Records to use:
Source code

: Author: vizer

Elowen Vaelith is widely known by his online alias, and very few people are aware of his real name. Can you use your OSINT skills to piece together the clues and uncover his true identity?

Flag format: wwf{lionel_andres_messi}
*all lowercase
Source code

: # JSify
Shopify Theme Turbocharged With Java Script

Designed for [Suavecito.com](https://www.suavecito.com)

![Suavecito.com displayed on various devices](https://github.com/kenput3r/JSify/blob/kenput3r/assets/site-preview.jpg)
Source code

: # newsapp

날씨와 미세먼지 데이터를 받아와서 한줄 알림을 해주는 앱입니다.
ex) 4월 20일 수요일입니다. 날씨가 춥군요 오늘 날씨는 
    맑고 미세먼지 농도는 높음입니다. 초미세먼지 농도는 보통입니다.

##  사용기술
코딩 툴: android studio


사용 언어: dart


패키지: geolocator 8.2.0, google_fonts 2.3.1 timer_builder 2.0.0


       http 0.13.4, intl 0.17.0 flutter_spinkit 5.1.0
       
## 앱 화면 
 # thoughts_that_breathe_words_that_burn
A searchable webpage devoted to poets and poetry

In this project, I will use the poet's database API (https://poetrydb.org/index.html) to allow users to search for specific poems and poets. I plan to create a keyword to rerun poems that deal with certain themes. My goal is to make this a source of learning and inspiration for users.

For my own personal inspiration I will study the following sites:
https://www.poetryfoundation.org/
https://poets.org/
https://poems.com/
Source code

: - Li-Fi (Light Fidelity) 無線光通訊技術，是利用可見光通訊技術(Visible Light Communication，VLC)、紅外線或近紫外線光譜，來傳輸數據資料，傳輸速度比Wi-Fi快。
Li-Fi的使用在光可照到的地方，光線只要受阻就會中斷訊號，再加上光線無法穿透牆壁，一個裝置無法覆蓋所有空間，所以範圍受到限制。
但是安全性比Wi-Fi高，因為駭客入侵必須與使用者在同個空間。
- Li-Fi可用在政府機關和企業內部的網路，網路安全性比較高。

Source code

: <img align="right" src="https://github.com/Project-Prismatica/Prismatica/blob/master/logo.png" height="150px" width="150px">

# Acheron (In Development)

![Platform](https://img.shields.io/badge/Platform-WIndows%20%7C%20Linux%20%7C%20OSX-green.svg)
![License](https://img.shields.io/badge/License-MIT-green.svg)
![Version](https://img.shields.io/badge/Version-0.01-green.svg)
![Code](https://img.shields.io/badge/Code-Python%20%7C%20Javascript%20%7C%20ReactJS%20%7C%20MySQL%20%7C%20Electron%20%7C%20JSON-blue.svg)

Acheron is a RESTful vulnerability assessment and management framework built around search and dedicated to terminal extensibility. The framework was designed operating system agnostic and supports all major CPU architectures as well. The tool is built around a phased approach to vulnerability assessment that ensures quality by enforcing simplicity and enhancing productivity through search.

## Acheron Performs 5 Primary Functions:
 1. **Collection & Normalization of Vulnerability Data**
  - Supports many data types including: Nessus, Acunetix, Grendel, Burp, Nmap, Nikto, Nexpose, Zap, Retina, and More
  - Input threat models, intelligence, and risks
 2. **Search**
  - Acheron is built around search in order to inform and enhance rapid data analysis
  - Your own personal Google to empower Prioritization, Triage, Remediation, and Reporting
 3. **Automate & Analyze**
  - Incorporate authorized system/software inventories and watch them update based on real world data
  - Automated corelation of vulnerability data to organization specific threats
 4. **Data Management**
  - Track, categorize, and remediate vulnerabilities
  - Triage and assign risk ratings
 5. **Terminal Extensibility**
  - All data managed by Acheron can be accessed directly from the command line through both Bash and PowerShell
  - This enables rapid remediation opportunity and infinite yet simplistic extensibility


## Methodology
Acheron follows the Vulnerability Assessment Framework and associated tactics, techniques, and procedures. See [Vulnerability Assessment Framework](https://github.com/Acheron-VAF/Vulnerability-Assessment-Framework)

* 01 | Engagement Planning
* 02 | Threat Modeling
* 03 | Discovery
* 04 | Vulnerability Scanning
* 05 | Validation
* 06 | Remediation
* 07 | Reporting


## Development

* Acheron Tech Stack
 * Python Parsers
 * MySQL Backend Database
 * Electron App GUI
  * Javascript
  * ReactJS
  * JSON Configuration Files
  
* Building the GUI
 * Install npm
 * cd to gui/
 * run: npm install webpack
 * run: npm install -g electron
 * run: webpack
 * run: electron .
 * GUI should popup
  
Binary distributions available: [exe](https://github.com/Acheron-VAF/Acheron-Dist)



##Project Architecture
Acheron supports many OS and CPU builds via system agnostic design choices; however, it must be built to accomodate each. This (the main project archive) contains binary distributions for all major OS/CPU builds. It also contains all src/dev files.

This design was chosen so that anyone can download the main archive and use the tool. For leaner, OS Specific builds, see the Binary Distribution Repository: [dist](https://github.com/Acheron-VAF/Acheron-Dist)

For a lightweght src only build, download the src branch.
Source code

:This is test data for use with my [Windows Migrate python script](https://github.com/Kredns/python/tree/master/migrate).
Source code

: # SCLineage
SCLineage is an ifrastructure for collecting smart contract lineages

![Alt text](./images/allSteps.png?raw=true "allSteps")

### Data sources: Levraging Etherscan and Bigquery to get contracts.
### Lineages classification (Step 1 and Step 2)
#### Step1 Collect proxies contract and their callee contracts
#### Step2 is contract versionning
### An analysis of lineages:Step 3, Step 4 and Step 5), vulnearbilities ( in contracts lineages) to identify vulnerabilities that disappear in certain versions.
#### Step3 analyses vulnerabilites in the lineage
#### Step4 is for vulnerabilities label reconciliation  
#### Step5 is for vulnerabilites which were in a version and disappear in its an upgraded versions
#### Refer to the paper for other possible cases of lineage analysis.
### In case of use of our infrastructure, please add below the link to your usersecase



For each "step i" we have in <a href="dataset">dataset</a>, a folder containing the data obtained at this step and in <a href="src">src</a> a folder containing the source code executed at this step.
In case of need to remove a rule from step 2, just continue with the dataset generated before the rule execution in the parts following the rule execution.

Task instructions:
The records above must each be restated exactly as they stand.

Task solution:
Source code

: Author: vizer

Elowen Vaelith is widely known by his online alias, and very few people are aware of his real name. Can you use your OSINT skills to piece together the clues and uncover his true identity?

Flag format: wwf{lionel_andres_messi}
*all lowercase
Source code

: # JSify
Shopify Theme Turbocharged With Java Script

Designed for [Suavecito.com](https://www.suavecito.com)

![Suavecito.com displayed on various devices](https://github.com/kenput3r/JSify/blob/kenput3r/assets/site-preview.jpg)
Source code

: # newsapp

날씨와 미세먼지 데이터를 받아와서 한줄 알림을 해주는 앱입니다.
ex) 4월 20일 수요일입니다. 날씨가 춥군요 오늘 날씨는 
    맑고 미세먼지 농도는 높음입니다. 초미세먼지 농도는 보통입니다.

##  사용기술
코딩 툴: android studio


사용 언어: dart


패키지: geolocator 8.2.0, google_fonts 2.3.1 timer_builder 2.0.0


       http 0.13.4, intl 0.17.0 flutter_spinkit 5.1.0
       
## 앱 화면 
 # thoughts_that_breathe_words_that_burn
A searchable webpage devoted to poets and poetry

In this project, I will use the poet's database API (https://poetrydb.org/index.html) to allow users to search for specific poems and poets. I plan to create a keyword to rerun poems that deal with certain themes. My goal is to make this a source of learning and inspiration for users.

For my own personal inspiration I will study the following sites:
https://www.poetryfoundation.org/
https://poets.org/
https://poems.com/
Source code

: - Li-Fi (Light Fidelity) 無線光通訊技術，是利用可見光通訊技術(Visible Light Communication，VLC)、紅外線或近紫外線光譜，來傳輸數據資料，傳輸速度比Wi-Fi快。
Li-Fi的使用在光可照到的地方，光線只要受阻就會中斷訊號，再加上光線無法穿透牆壁，一個裝置無法覆蓋所有空間，所以範圍受到限制。
但是安全性比Wi-Fi高，因為駭客入侵必須與使用者在同個空間。
- Li-Fi可用在政府機關和企業內部的網路，網路安全性比較高。

Source code

: <img align="right" src="https://github.com/Project-Prismatica/Prismatica/blob/master/logo.png" height="150px" width="150px">

# Acheron (In Development)

![Platform](https://img.shields.io/badge/Platform-WIndows%20%7C%20Linux%20%7C%20OSX-green.svg)
![License](https://img.shields.io/badge/License-MIT-green.svg)
![Version](https://img.shields.io/badge/Version-0.01-green.svg)
![Code](https://img.shields.io/badge/Code-Python%20%7C%20Javascript%20%7C%20ReactJS%20%7C%20MySQL%20%7C%20Electron%20%7C%20JSON-blue.svg)

Acheron is a RESTful vulnerability assessment and management framework built around search and dedicated to terminal extensibility. The framework was designed operating system agnostic and supports all major CPU architectures as well. The tool is built around a phased approach to vulnerability assessment that ensures quality by enforcing simplicity and enhancing productivity through search.

## Acheron Performs 5 Primary Functions:
 1. **Collection & Normalization of Vulnerability Data**
  - Supports many data types including: Nessus, Acunetix, Grendel, Burp, Nmap, Nikto, Nexpose, Zap, Retina, and More
  - Input threat models, intelligence, and risks
 2. **Search**
  - Acheron is built around search in order to inform and enhance rapid data analysis
  - Your own personal Google to empower Prioritization, Triage, Remediation, and Reporting
 3. **Automate & Analyze**
  - Incorporate authorized system/software inventories and watch them update based on real world data
  - Automated corelation of vulnerability data to organization specific threats
 4. **Data Management**
  - Track, categorize, and remediate vulnerabilities
  - Triage and assign risk ratings
 5. **Terminal Extensibility**
  - All data managed by Acheron can be accessed directly from the command line through both Bash and PowerShell
  - This enables rapid remediation opportunity and infinite yet simplistic extensibility


## Methodology
Acheron follows the Vulnerability Assessment Framework and associated tactics, techniques, and procedures. See [Vulnerability Assessment Framework](https://github.com/Acheron-VAF/Vulnerability-Assessment-Framework)

* 01 | Engagement Planning
* 02 | Threat Modeling
* 03 | Discovery
* 04 | Vulnerability Scanning
* 05 | Validation
* 06 | Remediation
* 07 | Reporting


## Development

* Acheron Tech Stack
 * Python Parsers
 * MySQL Backend Database
 * Electron App GUI
  * Javascript
  * ReactJS
  * JSON Configuration Files
  
* Building the GUI
 * Install npm
 * cd to gui/
 * run: npm install webpack
 * run: npm install -g electron
 * run: webpack
 * run: electron .
 * GUI should popup
  
Binary distributions available: [exe](https://github.com/Acheron-VAF/Acheron-Dist)



##Project Architecture
Acheron supports many OS and CPU builds via system agnostic design choices; however, it must be built to accomodate each. This (the main project archive) contains binary distributions for all major OS/CPU builds. It also contains all src/dev files.

This design was chosen so that anyone can download the main archive and use the tool. For leaner, OS Specific builds, see the Binary Distribution Repository: [dist](https://github.com/Acheron-VAF/Acheron-Dist)

For a lightweght src only build, download the src branch.
Source code

:This is test data for use with my [Windows Migrate python script](https://github.com/Kredns/python/tree/master/migrate).
Source code

: # SCLineage
SCLineage is an ifrastructure for collecting smart contract lineages

![Alt text](./images/allSteps.png?raw=true "allSteps")

### Data sources: Levraging Etherscan and Bigquery to get contracts.
### Lineages classification (Step 1 and Step 2)
#### Step1 Collect proxies contract and their callee contracts
#### Step2 is contract versionning
### An analysis of lineages:Step 3, Step 4 and Step 5), vulnearbilities ( in contracts lineages) to identify vulnerabilities that disappear in certain versions.
#### Step3 analyses vulnerabilites in the lineage
#### Step4 is for vulnerabilities label reconciliation  
#### Step5 is for vulnerabilites which were in a version and disappear in its an upgraded versions
#### Refer to the paper for other possible cases of lineage analysis.
### In case of use of our infrastructure, please add below the link to your usersecase



For each "step i" we have in <a href="dataset">dataset</a>, a folder containing the data obtained at this step and in <a href="src">src</a> a folder containing the source code executed at this step.
In case of need to remove a rule from step 2, just continue with the dataset generated before the rule execution in the parts following the rule execution.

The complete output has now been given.